Decolonizing audio production poses challenges, a journey the Canadian Mountain Podcast (CMP) team has progressively undertaken over its five seasons. In the previous episode the team discussed adaptations to their media practices, including sharing the question line with guests before interviews and sending episode drafts for feedback, thereby empowering guests with narrative control. Additionally, they explored the unique development of a Land Acknowledgment, a practice uncommon in podcasting. If you missed Part One, be sure to check it out!
Part Two of this series delves deeper into the limitations and challenges of decolonizing media, outlining the CMP team's commitment to continuing this practice into the future. Focused on their journey over the last five years, they discuss the ongoing work of decolonizing their podcast. As journalists and media creators engaged in Indigenous knowledge mobilization, their goal is to enhance relationships with Indigenous Peoples through storytelling and partnerships.
Listen to the podcast here!
In this episode, Indigenous CMP Producer Sherry Woods (Niitsitapi/member of the Siksika Nation) from Mount Royal University leads a panel conversation with Senior Producers Meg Wilcox and Kyle Napier (Dene/nêhiyaw Métis/member of Northwest Territory Métis Nation), as well as Julie Patton and Catalina Berguno, both journalism students from Mount Royal University. Together, they explore the limitations and challenges of decolonizing media and how we plan to sustain this effort.
The team emphasizes the importance of journalists conducting thorough research, ensuring correct pronunciations of Indigenous words, and avoiding placing the burden on guests to educate them. They recognize the challenges of working on different timelines, with Indigenous communities operating on their own schedules distinct from "Western time." Living in two worlds, balancing Western and Indigenous perspectives, poses a unique challenge for the team.

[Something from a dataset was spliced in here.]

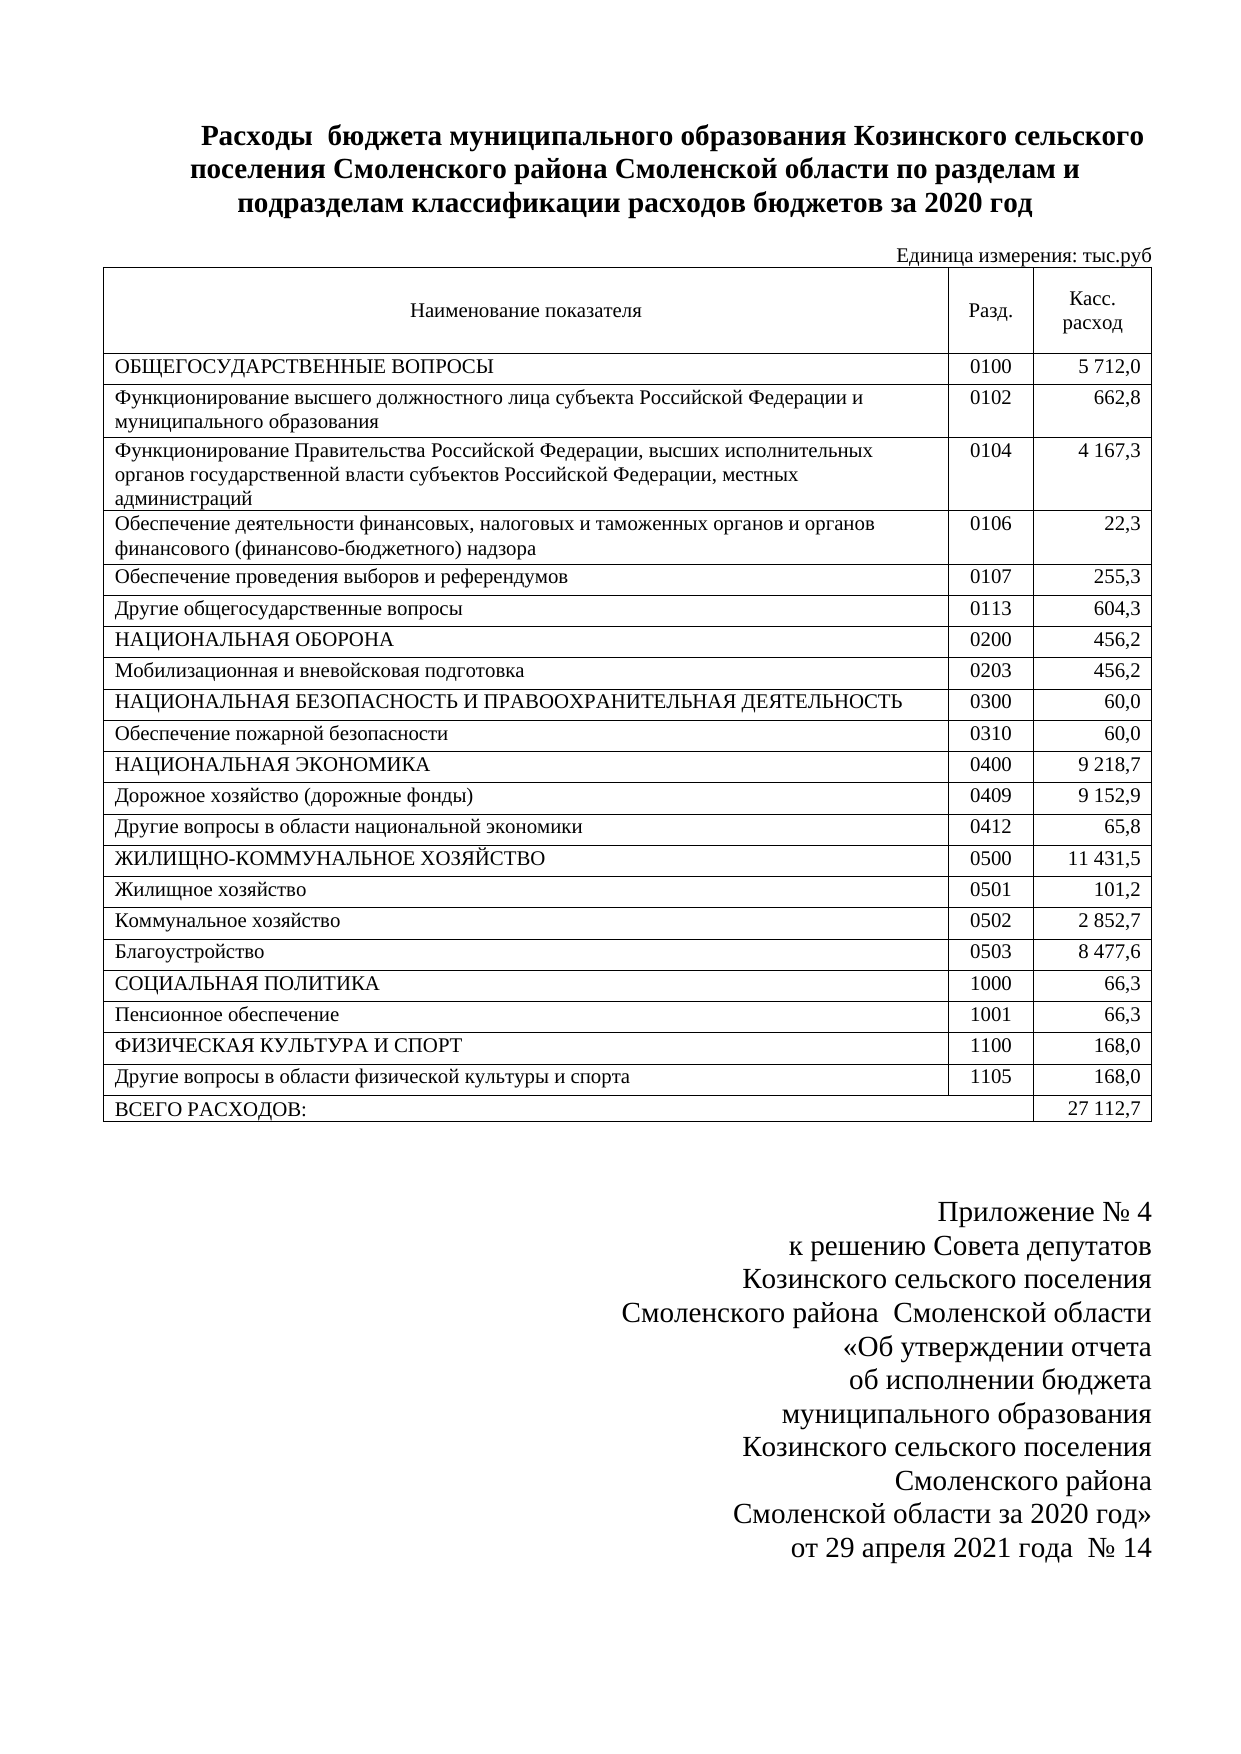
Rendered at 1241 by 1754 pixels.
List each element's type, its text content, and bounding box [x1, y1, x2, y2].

text «Об утверждении отчета [118, 1329, 1152, 1362]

Kyle Napier challenges the assumption that different knowledge systems are equally weighted, highlighting the settler-colonial roots of podcasting and journalism. Decolonizing their mindset is crucial, even for Indigenous individuals who may have been hesitant to share their ancestors' work. The team acknowledges the inherent biases in academia and journalism, where Western perspectives often take precedence over Indigenous research and media, stressing the need to equalize the value of both.
Meg Wilcox discusses the concept of braiding Indigenous and Western knowledges, considering the impact of colonization over the past 400 years. While acknowledging rapid progress in the last decade, the team recognizes that reconciliation cannot happen overnight, and perhaps 400 years of work is needed to address the impact of over 400 years of colonization.
The team conveys another limitation regarding technical challenges for guests, particularly those in remote areas with limited internet access. The digital divide exacerbates disparities, hindering those who would benefit the most from digital services. Additionally, they face limitations in providing audience access to finished podcast episodes, with some remote communities lacking internet entirely. Future endeavors are constrained by guest and student producer availability, geographical distances, and financial constraints preventing field trips.
The podcast team also highlights the idea of granting copyright of an episode to the guest rather than the media organization, acknowledging episodes are primarily built on guests' knowledge. While the CMP team currently holds control, there's recognition that Indigenous knowledge holders and guests should have ownership of their intellectual property. They discuss the idea of rematriation of content, emphasizing the return of high-fidelity audio files to all guests.
Lessons learned include the importance of asking questions, humility, practical and technical skills, and openness to learning. Recognizing one's limitations and taking time for reflection contribute to ongoing improvements in their work. The team acknowledges that reconciliation is an ongoing process, with continuous learning necessary for progress.
Research itself is viewed through a decolonial lens, recognizing the challenges faced by Indigenous community researchers fitting into Western research paradigms, including funding applications and reporting requirements. The podcast team remains committed to amplifying Indigenous voices, navigating challenges, and contributing to the ongoing process of decolonization.